DESCRIPTION OF THE TASK >>
Show all lines of the listing that contain the word "sampleData".

INFORMATION SUPPLIED >>
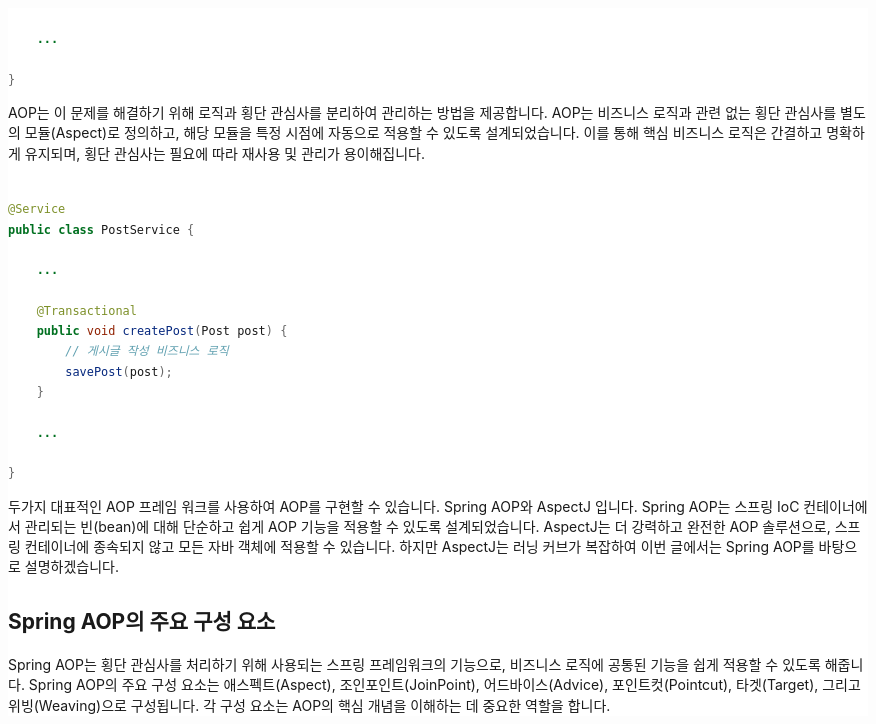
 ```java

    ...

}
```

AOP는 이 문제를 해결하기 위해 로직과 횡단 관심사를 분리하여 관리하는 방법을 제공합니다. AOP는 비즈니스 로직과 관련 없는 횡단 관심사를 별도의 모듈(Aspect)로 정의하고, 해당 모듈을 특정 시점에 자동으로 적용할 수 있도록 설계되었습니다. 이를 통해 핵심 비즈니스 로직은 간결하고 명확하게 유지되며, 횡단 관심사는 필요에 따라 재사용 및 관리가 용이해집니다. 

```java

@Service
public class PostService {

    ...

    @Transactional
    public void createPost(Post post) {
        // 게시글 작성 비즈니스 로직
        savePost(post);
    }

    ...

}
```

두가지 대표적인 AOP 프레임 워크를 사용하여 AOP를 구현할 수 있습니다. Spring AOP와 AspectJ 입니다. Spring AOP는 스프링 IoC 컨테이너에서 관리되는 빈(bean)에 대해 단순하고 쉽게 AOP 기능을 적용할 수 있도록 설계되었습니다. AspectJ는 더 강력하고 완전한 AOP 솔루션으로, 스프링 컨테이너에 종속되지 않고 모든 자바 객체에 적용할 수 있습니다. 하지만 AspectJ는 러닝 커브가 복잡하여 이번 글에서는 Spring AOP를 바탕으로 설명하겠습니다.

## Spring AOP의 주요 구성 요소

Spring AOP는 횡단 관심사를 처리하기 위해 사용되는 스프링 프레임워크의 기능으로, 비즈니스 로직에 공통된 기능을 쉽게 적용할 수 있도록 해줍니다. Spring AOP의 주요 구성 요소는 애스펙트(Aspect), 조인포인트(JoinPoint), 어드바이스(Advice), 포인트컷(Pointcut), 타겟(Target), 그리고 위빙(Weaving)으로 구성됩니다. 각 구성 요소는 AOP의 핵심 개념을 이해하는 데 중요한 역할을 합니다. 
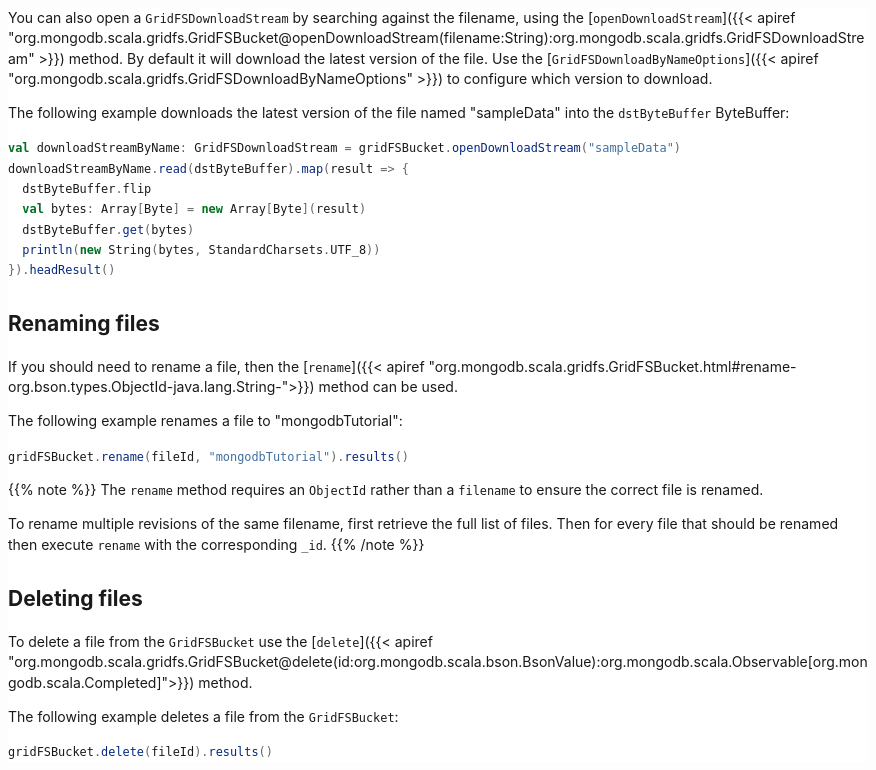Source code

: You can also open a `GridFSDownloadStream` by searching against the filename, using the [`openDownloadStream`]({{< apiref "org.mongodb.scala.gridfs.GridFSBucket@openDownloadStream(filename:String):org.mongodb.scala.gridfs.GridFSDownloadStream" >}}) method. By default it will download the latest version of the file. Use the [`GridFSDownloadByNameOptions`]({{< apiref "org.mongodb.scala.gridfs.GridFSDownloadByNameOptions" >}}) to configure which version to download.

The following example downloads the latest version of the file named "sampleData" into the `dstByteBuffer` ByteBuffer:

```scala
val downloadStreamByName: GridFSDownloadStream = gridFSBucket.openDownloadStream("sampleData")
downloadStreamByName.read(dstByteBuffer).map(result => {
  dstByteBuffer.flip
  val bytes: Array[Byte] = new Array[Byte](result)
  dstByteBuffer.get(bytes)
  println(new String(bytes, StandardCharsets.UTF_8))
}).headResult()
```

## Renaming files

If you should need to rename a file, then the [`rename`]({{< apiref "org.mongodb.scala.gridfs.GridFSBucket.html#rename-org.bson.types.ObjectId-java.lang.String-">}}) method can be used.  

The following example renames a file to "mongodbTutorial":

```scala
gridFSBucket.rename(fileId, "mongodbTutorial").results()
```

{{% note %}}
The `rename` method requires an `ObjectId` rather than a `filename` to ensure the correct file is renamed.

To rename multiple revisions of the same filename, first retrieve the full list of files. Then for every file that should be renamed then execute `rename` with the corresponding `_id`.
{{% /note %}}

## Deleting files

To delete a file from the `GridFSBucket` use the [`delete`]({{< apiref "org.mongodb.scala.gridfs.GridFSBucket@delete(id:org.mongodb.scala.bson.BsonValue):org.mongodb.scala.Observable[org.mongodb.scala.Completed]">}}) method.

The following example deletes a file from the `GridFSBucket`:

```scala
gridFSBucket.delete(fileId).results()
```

WRITTEN RESPONSE >>
The following example downloads the latest version of the file named "sampleData" into the `dstByteBuffer` ByteBuffer:
val downloadStreamByName: GridFSDownloadStream = gridFSBucket.openDownloadStream("sampleData")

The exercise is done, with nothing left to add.